WHAT IS NEEDED: Copy each line containing the word "Brass" from the records that follow, please.
*** Block opens ***
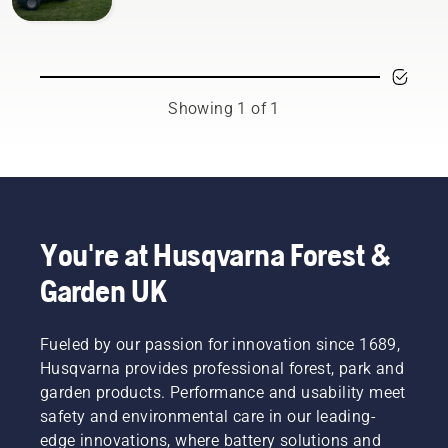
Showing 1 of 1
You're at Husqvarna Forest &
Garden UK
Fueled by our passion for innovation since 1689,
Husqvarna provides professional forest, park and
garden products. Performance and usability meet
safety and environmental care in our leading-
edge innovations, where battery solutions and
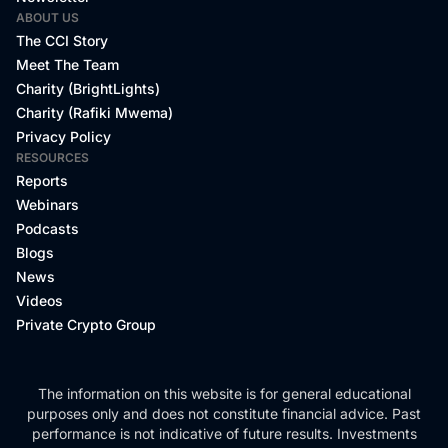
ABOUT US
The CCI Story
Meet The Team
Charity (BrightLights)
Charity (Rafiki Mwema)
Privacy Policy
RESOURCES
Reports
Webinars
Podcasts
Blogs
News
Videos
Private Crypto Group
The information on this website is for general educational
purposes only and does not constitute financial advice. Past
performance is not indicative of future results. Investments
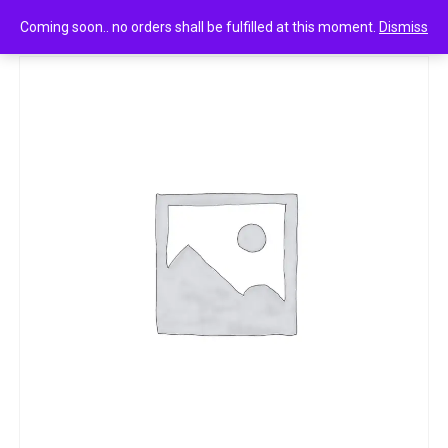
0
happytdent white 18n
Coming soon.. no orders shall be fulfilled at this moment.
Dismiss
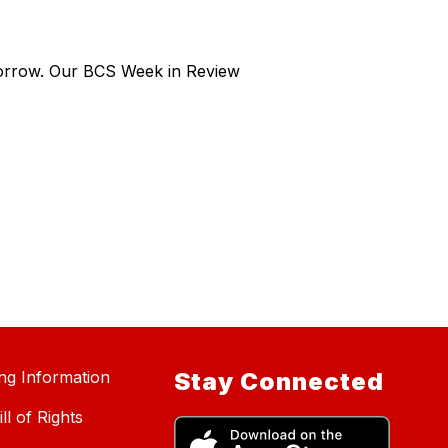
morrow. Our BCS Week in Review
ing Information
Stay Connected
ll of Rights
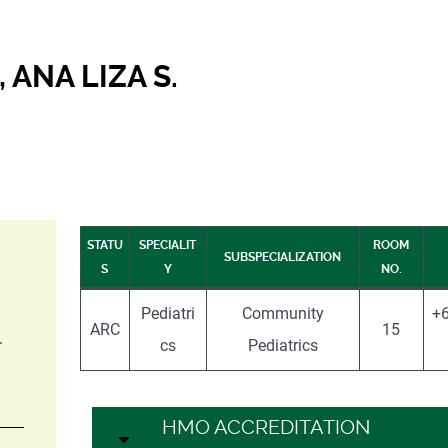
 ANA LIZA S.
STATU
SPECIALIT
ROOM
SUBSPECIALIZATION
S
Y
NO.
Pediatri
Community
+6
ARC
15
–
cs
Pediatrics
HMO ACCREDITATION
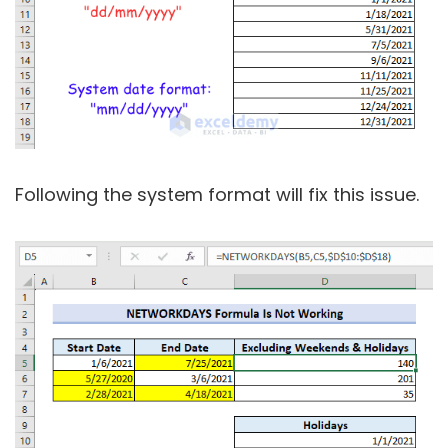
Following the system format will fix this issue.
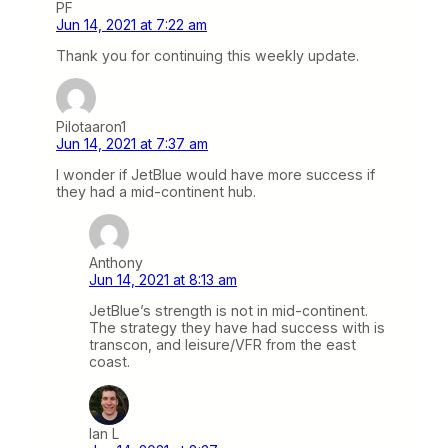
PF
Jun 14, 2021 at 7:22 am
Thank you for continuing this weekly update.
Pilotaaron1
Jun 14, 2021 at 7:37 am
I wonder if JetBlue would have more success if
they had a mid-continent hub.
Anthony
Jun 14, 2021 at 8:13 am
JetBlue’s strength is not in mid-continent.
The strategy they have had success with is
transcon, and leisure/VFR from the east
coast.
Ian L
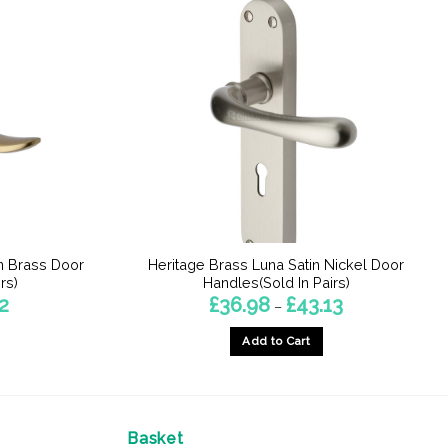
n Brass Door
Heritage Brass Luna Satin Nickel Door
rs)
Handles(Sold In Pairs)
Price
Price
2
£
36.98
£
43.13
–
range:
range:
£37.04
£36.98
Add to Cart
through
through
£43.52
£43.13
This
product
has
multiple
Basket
*** Block closes ***
ANSWER FOR THIS EXERCISE:
n Brass Door
Heritage Brass Luna Satin Nickel Door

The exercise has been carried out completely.